It appears that 4K fever has struck with a vengeance in the desktop monitor and television sectors as the “Next Big Thing.” 4K displays are even bubbling up in the notebook market with devices like the Dell XPS 15 and Samsung ATIV Book 9 Pro. But what about 4K displays in smartphones? While most would agree that it’s overkill, Sony’s Xperia Z5 Premium can playback videos and display pictures in 4K (it defaults to 1080p resolution for all other content to conserve battery life).
ARM is betting on 4K becoming a much bigger deal in the smartphone and tablet markets, which is why it has pulled the wraps off its Mali-DP650 mobile display processor. ARM says that the chip is optimized or 2.5K displays (i.e., 2560x1440 and 2560x1600), but also supports 4K display resolutions (3840x2160). And the Mali-DP650 isn’t just capable of handling on-device 4K content, but it can also stream compliant content to an external 4K-capable monitor or television.

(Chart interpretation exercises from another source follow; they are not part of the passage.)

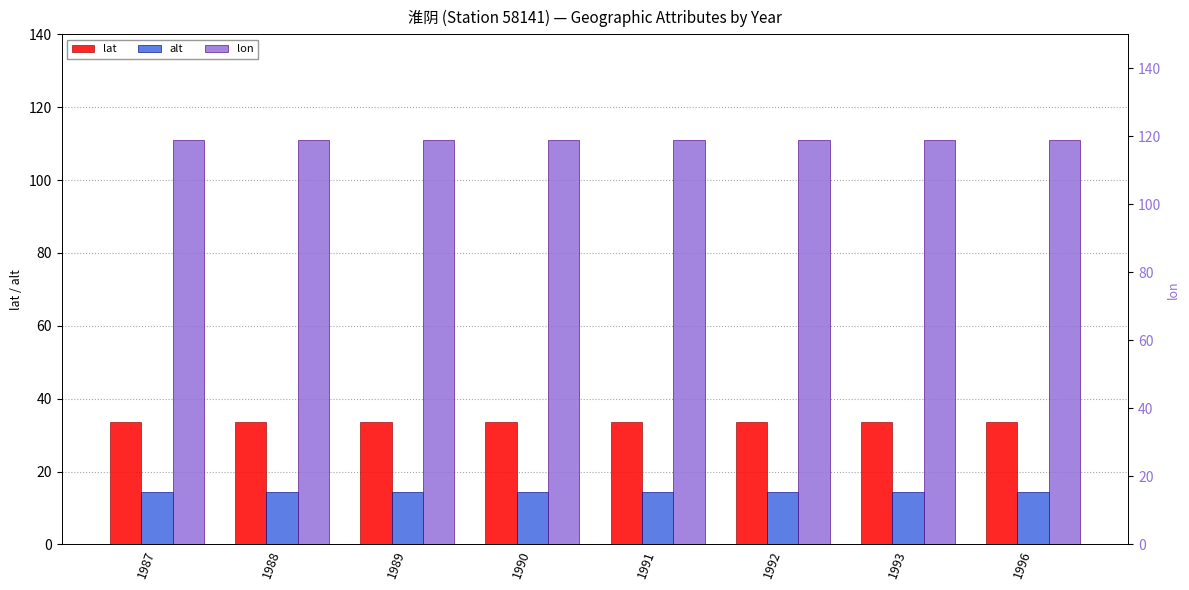

Is it true that lon equals 171.2 at 1993?

False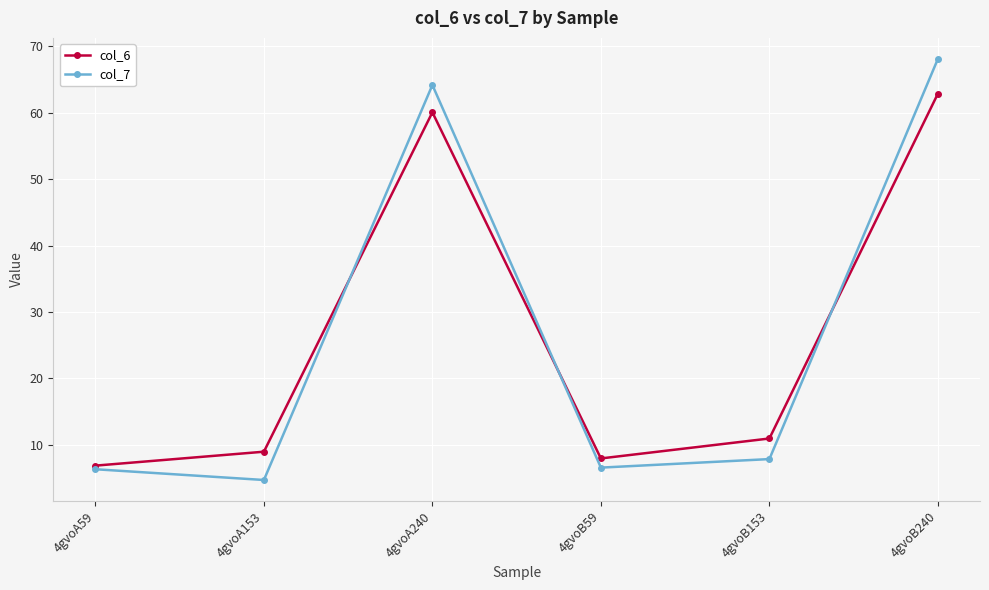

What is the difference between the second highest and second lowest values in the col_6 series?

52.2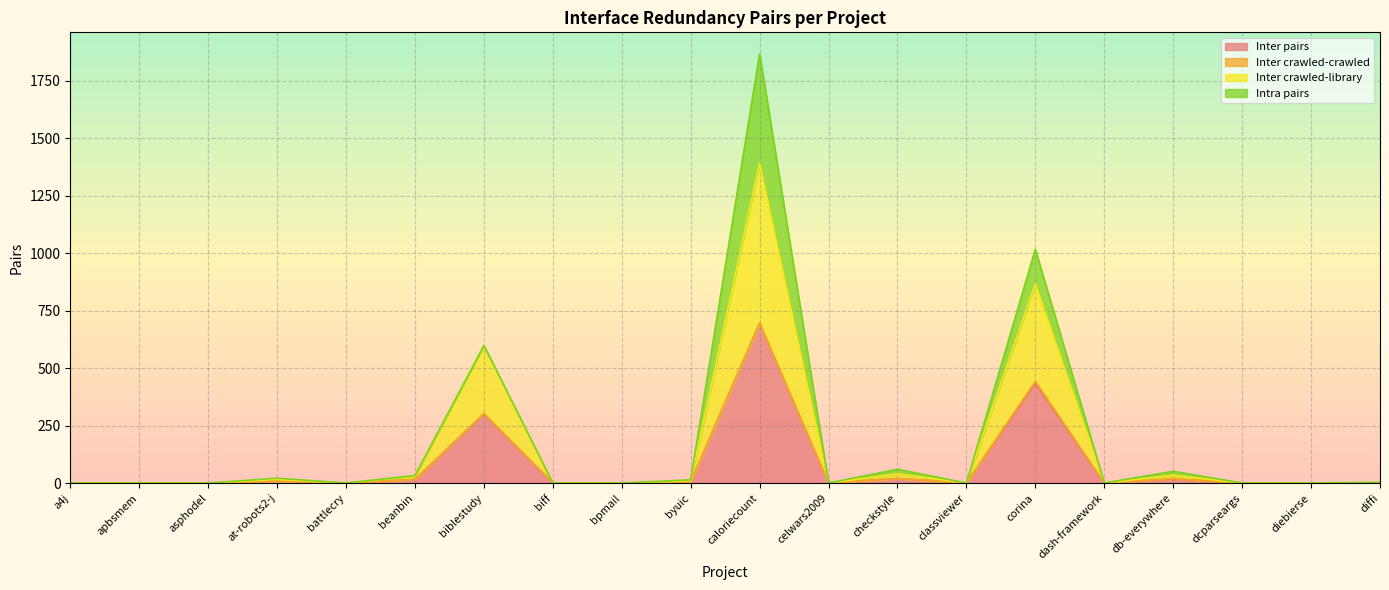

At which category is the sum across all series the highest?

caloriecount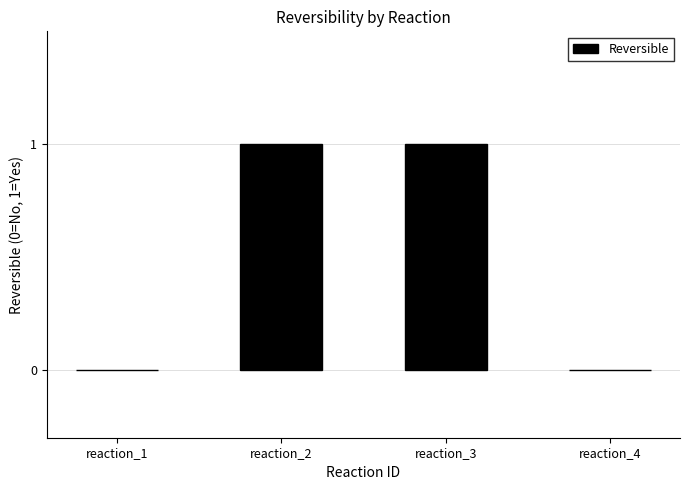

What is the change in value from reaction_3 to reaction_4?

-1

The ability to stream 4K content comes in handy for a smartphone that perhaps “only” has a 1080p display, but has a camera that is capable of capturing 4K video content.

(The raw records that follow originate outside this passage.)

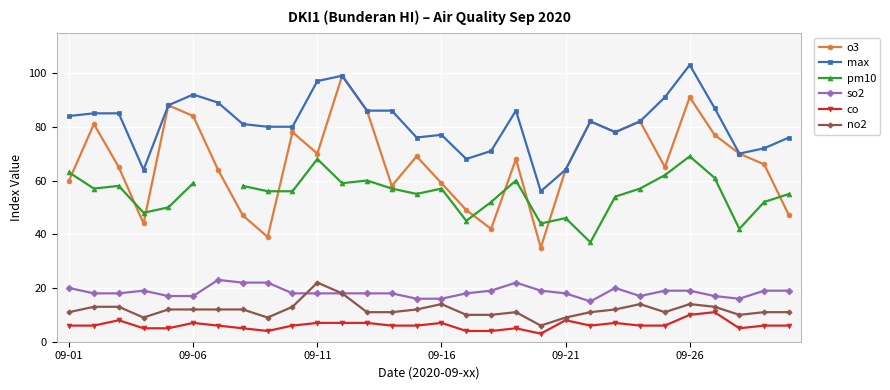

The value of pm10 at 24 is 97.0. True or false?

False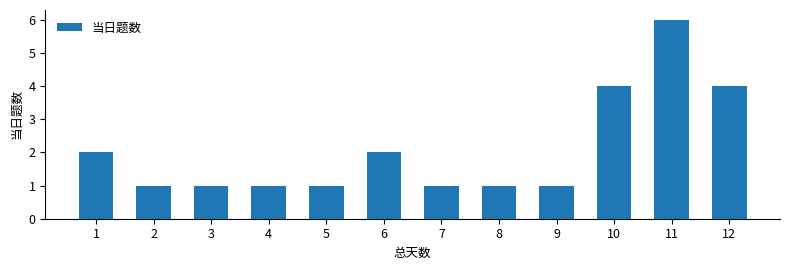

Reading right to left, what are all the values shown in this chart?

12=4	11=6	10=4	9=1	8=1	7=1	6=2	5=1	4=1	3=1	2=1	1=2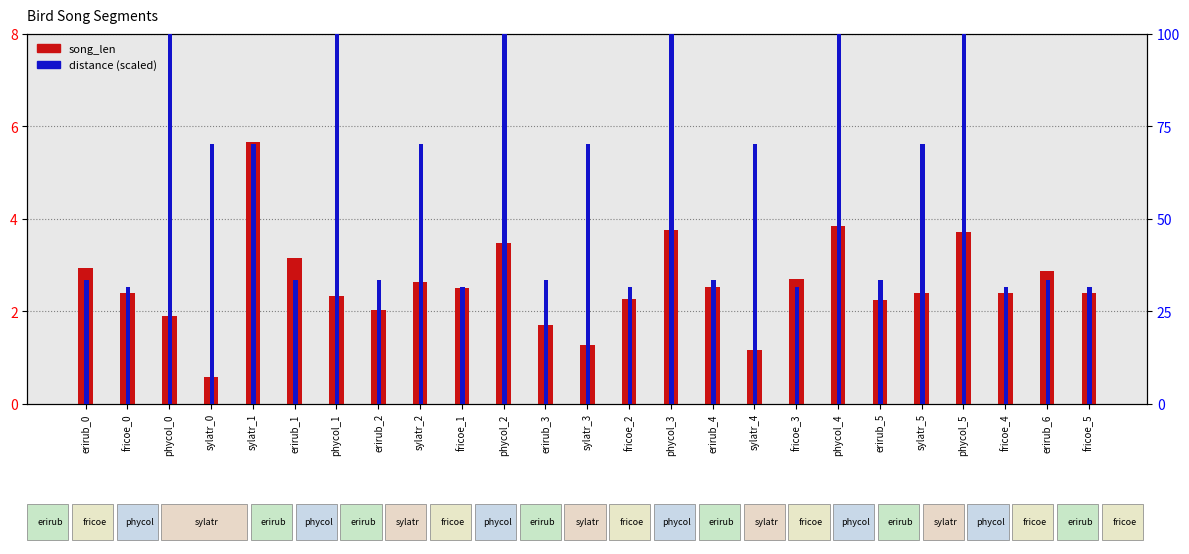

Reading right to left, list all the values displayed in this chart.

song_len: fricoe_5=2.4	erirub_6=2.9	fricoe_4=2.4	phycol_5=3.7	sylatr_5=2.4	erirub_5=2.2	phycol_4=3.8	fricoe_3=2.7	sylatr_4=1.2	erirub_4=2.5	phycol_3=3.8	fricoe_2=2.3	sylatr_3=1.3	erirub_3=1.7	phycol_2=3.5	fricoe_1=2.5	sylatr_2=2.6	erirub_2=2.0	phycol_1=2.3	erirub_1=3.1	sylatr_1=5.7	sylatr_0=0.6	phycol_0=1.9	fricoe_0=2.4	erirub_0=2.9
distance: fricoe_5=31.6	erirub_6=33.3	fricoe_4=31.6	phycol_5=100.0	sylatr_5=70.2	erirub_5=33.3	phycol_4=100.0	fricoe_3=31.6	sylatr_4=70.2	erirub_4=33.3	phycol_3=100.0	fricoe_2=31.6	sylatr_3=70.2	erirub_3=33.3	phycol_2=100.0	fricoe_1=31.6	sylatr_2=70.2	erirub_2=33.3	phycol_1=100.0	erirub_1=33.3	sylatr_1=70.2	sylatr_0=70.2	phycol_0=100.0	fricoe_0=31.6	erirub_0=33.3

"Smartphones and tablets are increasingly becoming content passports, allowing people to securely download content once and carry it to view on whichever screen is most suitable,” said Mark Dickinson, ARM’s GM for the Media Processing Group. “The ability to stream the best quality content from a mobile device to any screen is an important capability ARM Mali display technology delivers."
The Mali-DP650 supports seven display layer composition, and has doubled its AXI bus to 128-bits compared to its Mali-DP550 predecessor, allowing it to better tolerate higher memory subsystem latencies. In addition, when paired with the ARM CoreLink MMU-500, the Mali-DP650 is capable of outputting 4K content at up to 60fps.
At this time, we have no announcement from ARM regarding when the Mali-DP650 will be available in production SoCs. With that being said, we have the feeling that there’s not exactly a rush to deliver 4K smartphone displays to consumers at this time; at least not until battery technology greatly improves.